Lors d'un point de presse au Conseil de la fédération qui se tient à Saint-Andrews, dans le sud-ouest de sa province, Brian Gallant a expliqué que le Nouveau-Brunswick avait porté cette cause devant la Cour suprême parce qu'elle soulevait une question de compétence des provinces. La Cour n'a pas réellement statué sur la question de fond, selon lui, à savoir la libre circulation des produits alcoolisés entre provinces.

Brian Gallant au Conseil de la Fédération à Saint-Andrews, N.-B.Agrandir l’image (Nouvelle fenêtre)

Brian Gallant au Conseil de la Fédération à Saint-Andrews, N.-B.

Photo : Radio-Canada

Sur cette question, les premiers ministres provinciaux sont au diapason, dit-il. Il y a une volonté commune d'agir chez les premiers ministres. Nous allons discuter des actions précises que nous pouvons adopter pour assurer une circulation plus libre de la bière et de l'alcool au Canada. 

Les premiers ministres auront davantage à dire à ce sujet plus tard jeudi, a-t-il promis.

Les prises de position du Nouveau-Brunswick ne sont pas contradictoires, selon un avocat

Les propos du premier ministre Gallant réjouissent l’avocat Mikaël Bernard, qui a défendu Gérard Comeau dans sa cause.

C’est vraiment positif de notre côté, affirme Me Bernard. C’est [ce à quoi on] s’attendait finalement parce qu’avec [l’appui] de la population en général pendant les six années qu’on a débattu la cause Comeau, il semblait assez clair, du moins ici au Nouveau-Brunswick, que les gens voulaient avoir un marché plus libre en ce qui concerne l’alcool.

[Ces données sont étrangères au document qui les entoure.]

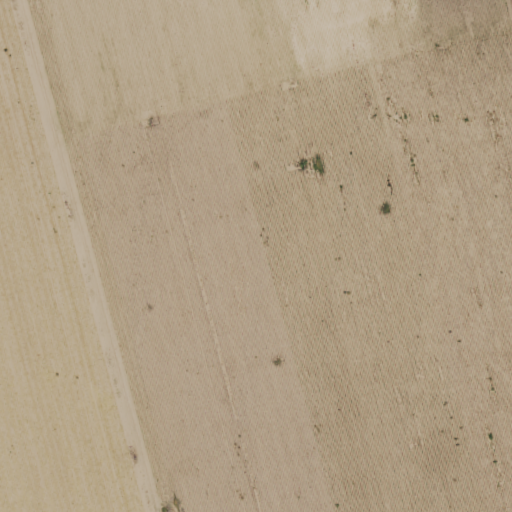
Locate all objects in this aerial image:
road: (256, 128)
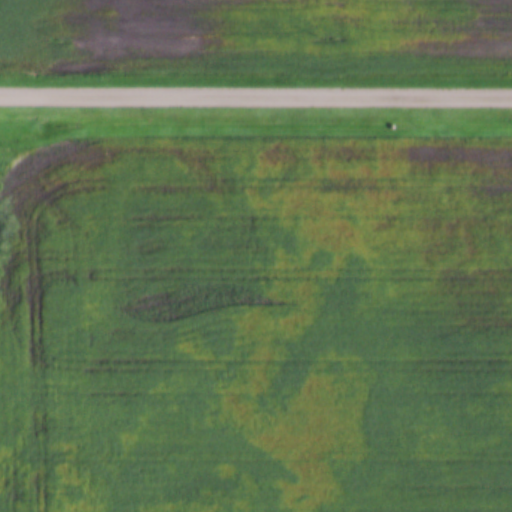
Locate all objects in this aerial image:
road: (255, 93)
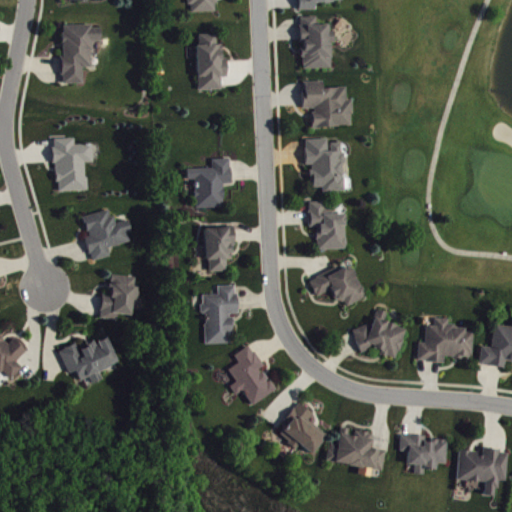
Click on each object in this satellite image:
building: (317, 45)
building: (79, 52)
building: (212, 64)
building: (329, 106)
park: (446, 138)
road: (7, 143)
road: (440, 152)
building: (72, 165)
building: (327, 165)
building: (213, 184)
road: (267, 187)
building: (329, 228)
building: (106, 235)
road: (14, 237)
building: (220, 249)
building: (341, 286)
building: (120, 299)
building: (221, 316)
building: (382, 338)
building: (446, 343)
building: (499, 349)
building: (10, 358)
building: (90, 361)
building: (251, 378)
road: (408, 395)
building: (303, 431)
building: (357, 451)
building: (425, 454)
building: (485, 469)
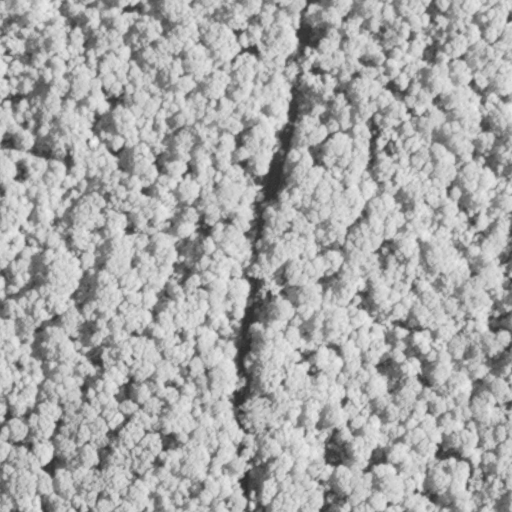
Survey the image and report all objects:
road: (256, 253)
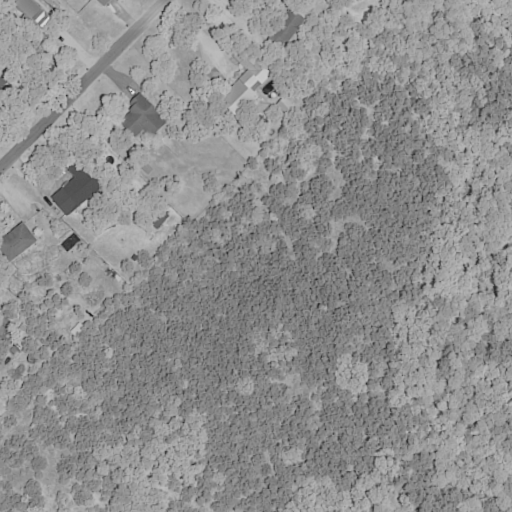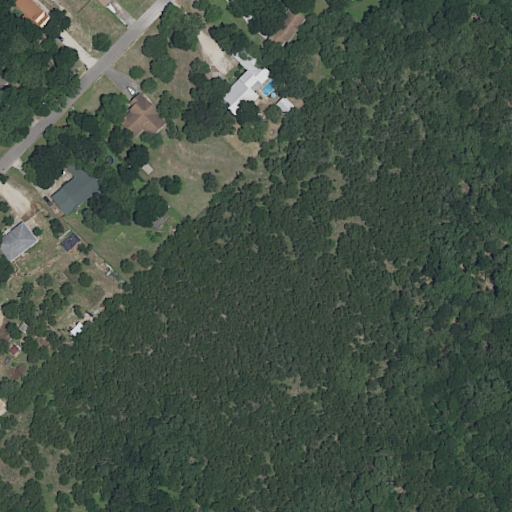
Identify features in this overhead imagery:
building: (103, 2)
building: (31, 12)
building: (284, 28)
road: (201, 34)
building: (244, 83)
road: (86, 87)
building: (141, 118)
building: (74, 189)
building: (16, 242)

Gérard Comeau achetant une caisse de bièreAgrandir l’image (Nouvelle fenêtre)

Gérard Comeau a eu gain de cause en Cour provinciale.

Photo : Radio-Canada / Serge Bouchard

Il ne s’agit pas d’une contradiction pour le Nouveau-Brunswick, ajoute Me Bernard.

Ce qu’on cherchait initialement, c’est d’avoir une réponse à savoir si la province était compétente pour faire ce qu’elle a fait, pour décider ce qu’elle a fait. Je parle ici de la loi sur la réglementation des alcools du Nouveau-Brunswick. Et la Cour suprême a tranché. C’était clair et sans équivoque. Maintenant [à cause de] ce que la population demande et de ce qui se fait partout à travers le pays, je crois que ça va de soi, explique l’avocat.